COLLECTED MATERIAL:
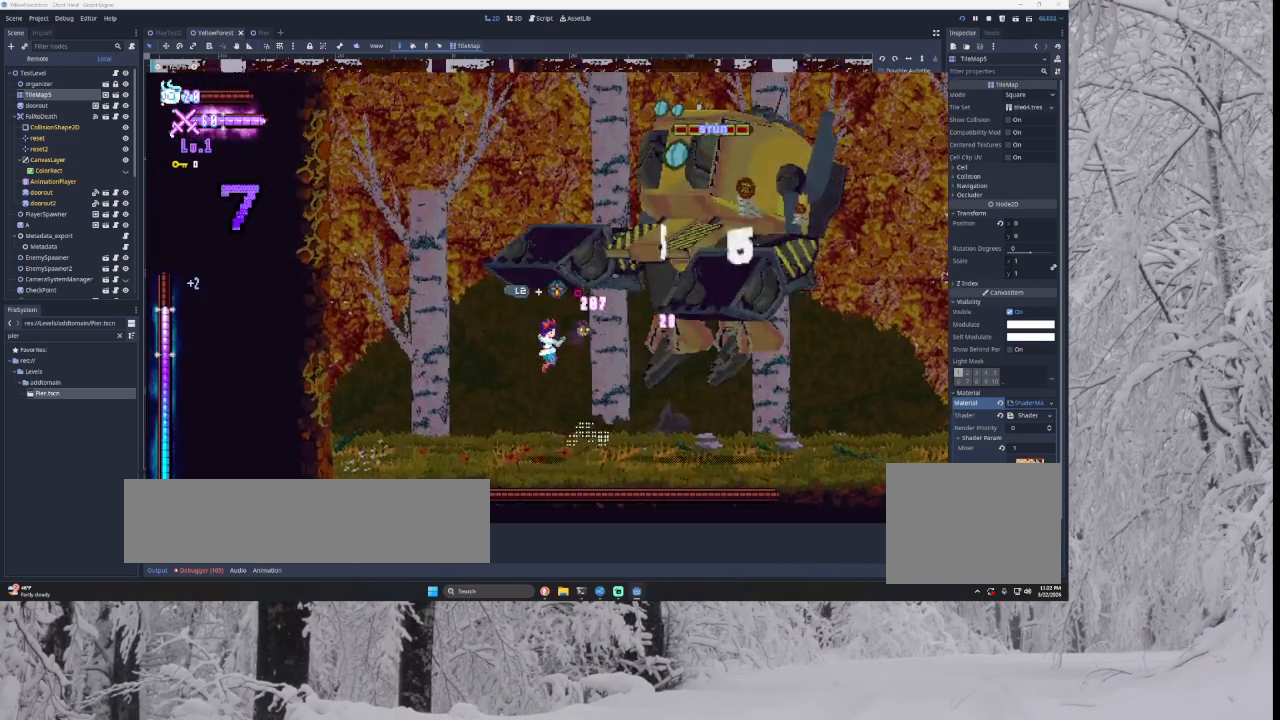
{"buttons": [], "left_stick": "left", "right_stick": "center", "events": [[67, "TRIANGLE", "down"], [133, "L2", "down"], [167, "L3", "down"], [167, "SQUARE", "down"], [233, "CROSS", "down"], [233, "L3", "up"], [267, "CROSS", "up"], [300, "L2", "up"], [300, "left_stick", "center"], [367, "SQUARE", "up"], [400, "TRIANGLE", "up"], [400, "left_stick", "left"]]}
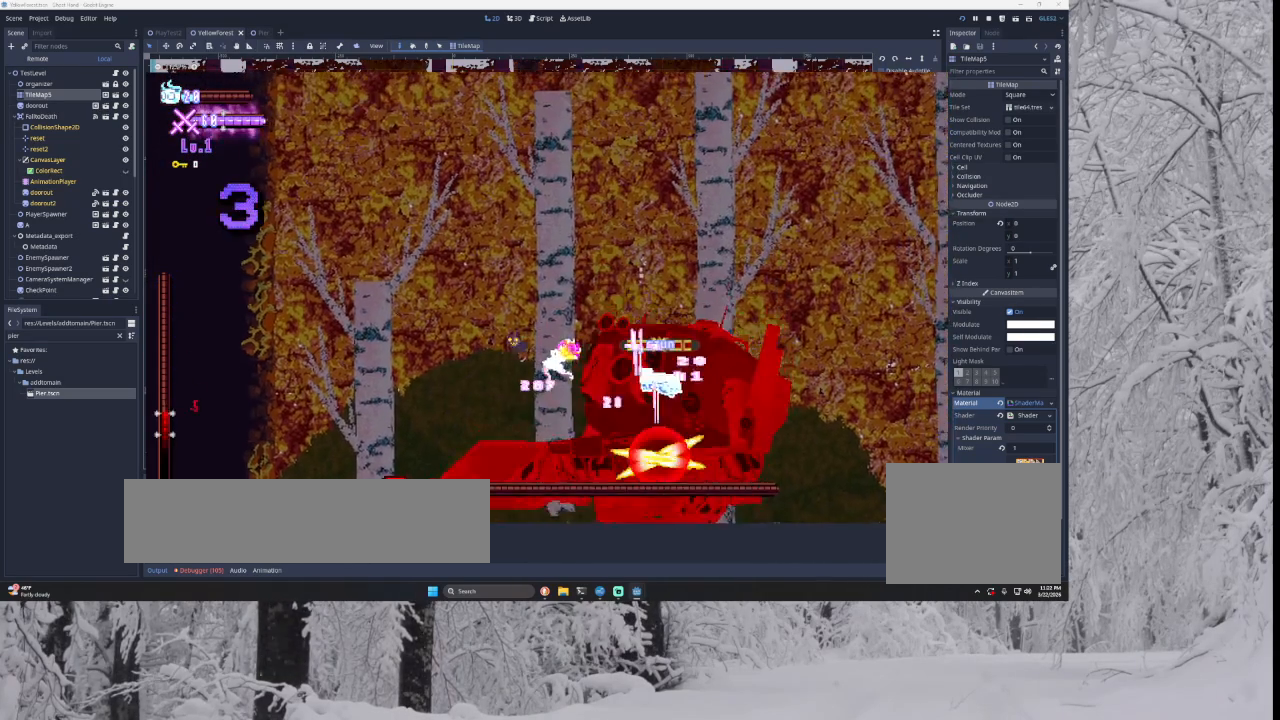
{"buttons": [], "left_stick": "center", "right_stick": "center", "events": [[500, "left_stick", "center"]]}
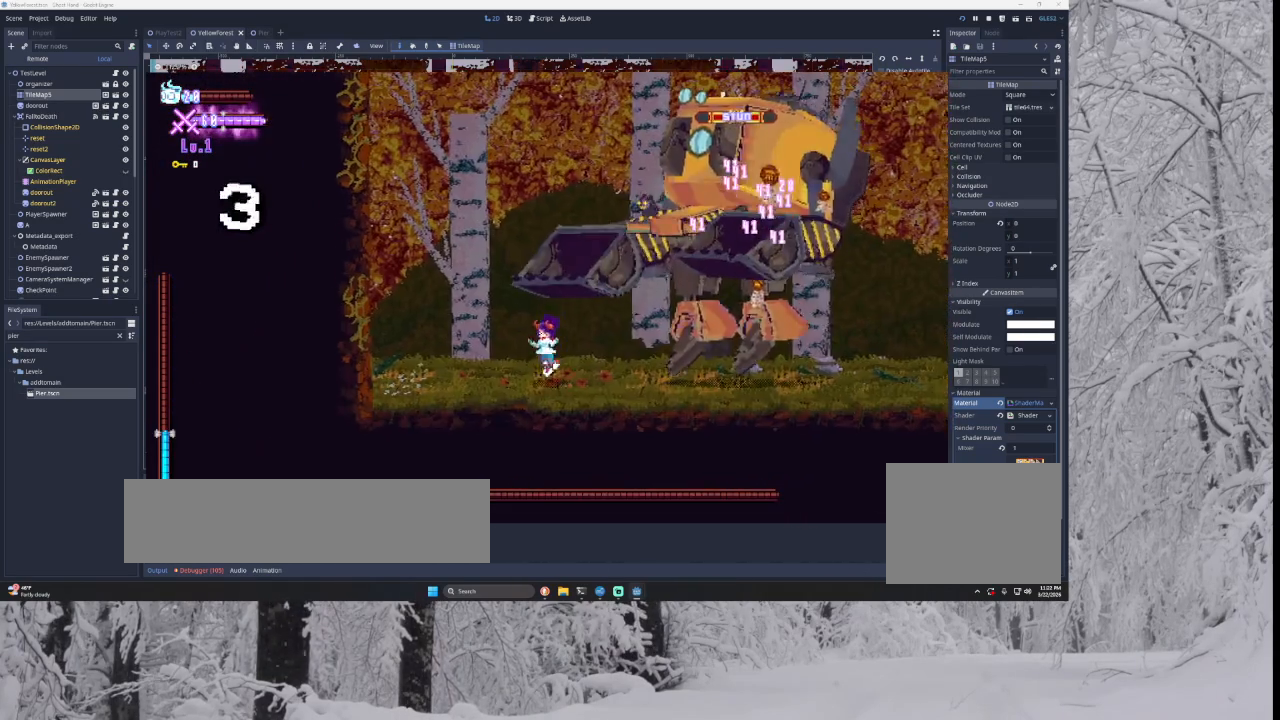
{"buttons": [], "left_stick": "center", "right_stick": "center", "events": [[67, "left_stick", "right"], [100, "TRIANGLE", "down"], [167, "SQUARE", "down"], [300, "left_stick", "left"], [367, "SQUARE", "up"], [433, "TRIANGLE", "up"], [433, "left_stick", "center"]]}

WORK ITEM: For this exercise, copy every line of the data that holds "SQUARE".

OUTPUT:
{"buttons": [], "left_stick": "left", "right_stick": "center", "events": [[67, "TRIANGLE", "down"], [133, "L2", "down"], [167, "L3", "down"], [167, "SQUARE", "down"], [233, "CROSS", "down"], [233, "L3", "up"], [267, "CROSS", "up"], [300, "L2", "up"], [300, "left_stick", "center"], [367, "SQUARE", "up"], [400, "TRIANGLE", "up"], [400, "left_stick", "left"]]}
{"buttons": [], "left_stick": "center", "right_stick": "center", "events": [[67, "left_stick", "right"], [100, "TRIANGLE", "down"], [167, "SQUARE", "down"], [300, "left_stick", "left"], [367, "SQUARE", "up"], [433, "TRIANGLE", "up"], [433, "left_stick", "center"]]}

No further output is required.